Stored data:
━━━━━━━━━━━━━━━━
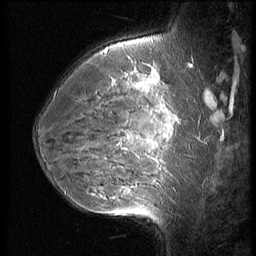
Breast MRI (dynamic contrast-enhanced), one sagittal slice; slice 41 of 56 in the series (ordered by position); 3 images stored at this slice position (order not interpretable as contrast timing); 1.5 T; TE 4.2 ms, TR 9 ms; 2.5 mm slice thickness; 256 × 256 image matrix, field of view 180 × 180 mm. Patient: female, 35 years. From the clinical record (not read from this slice): setting: breast cancer imaged before/during neoadjuvant chemotherapy; receptor status: HR-positive, HER2-negative.
Annotated regions visible in this slice (semi-automatic segmentation, software-assisted and operator-edited):
- analysis volume of interest (the breast-tissue region the enhancement analysis was run in; not a lesion): bounding box [x1, y1, x2, y2] px = [63, 60, 190, 218]
- tumour enhancement mask (voxels above the 140 % enhancement threshold inside the analysis volume of interest): [122, 84, 171, 150]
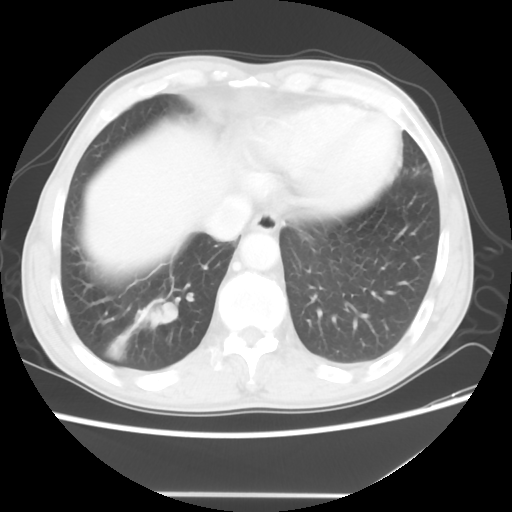
Chest CT, one axial slice. Position 12 of 56 along the scan axis. 120 kVp. Lung window (W 1500 / L -600 HU). 5 mm slice thickness. 512 × 512 image matrix, field of view 344 × 344 mm. Male patient, age 65 years. Case-level facts recorded for this patient, not image findings: clinical TNM (as recorded): T1c N3 M0; histopathological grade: G3.
Outlined on this slice (bounding box drawn by a radiologist):
- lung tumour (recorded histology: small cell carcinoma): bounding box (x1, y1, x2, y2) in pixels: (139, 299, 180, 326)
━━━━━━━━━━━━━━━━
• Task item: For the string "thickness", search the preceding data and copy every line that includes it.

• Response box:
Breast MRI (dynamic contrast-enhanced), one sagittal slice; slice 41 of 56 in the series (ordered by position); 3 images stored at this slice position (order not interpretable as contrast timing); 1.5 T; TE 4.2 ms, TR 9 ms; 2.5 mm slice thickness; 256 × 256 image matrix, field of view 180 × 180 mm. Patient: female, 35 years. From the clinical record (not read from this slice): setting: breast cancer imaged before/during neoadjuvant chemotherapy; receptor status: HR-positive, HER2-negative.
Chest CT, one axial slice. Position 12 of 56 along the scan axis. 120 kVp. Lung window (W 1500 / L -600 HU). 5 mm slice thickness. 512 × 512 image matrix, field of view 344 × 344 mm. Male patient, age 65 years. Case-level facts recorded for this patient, not image findings: clinical TNM (as recorded): T1c N3 M0; histopathological grade: G3.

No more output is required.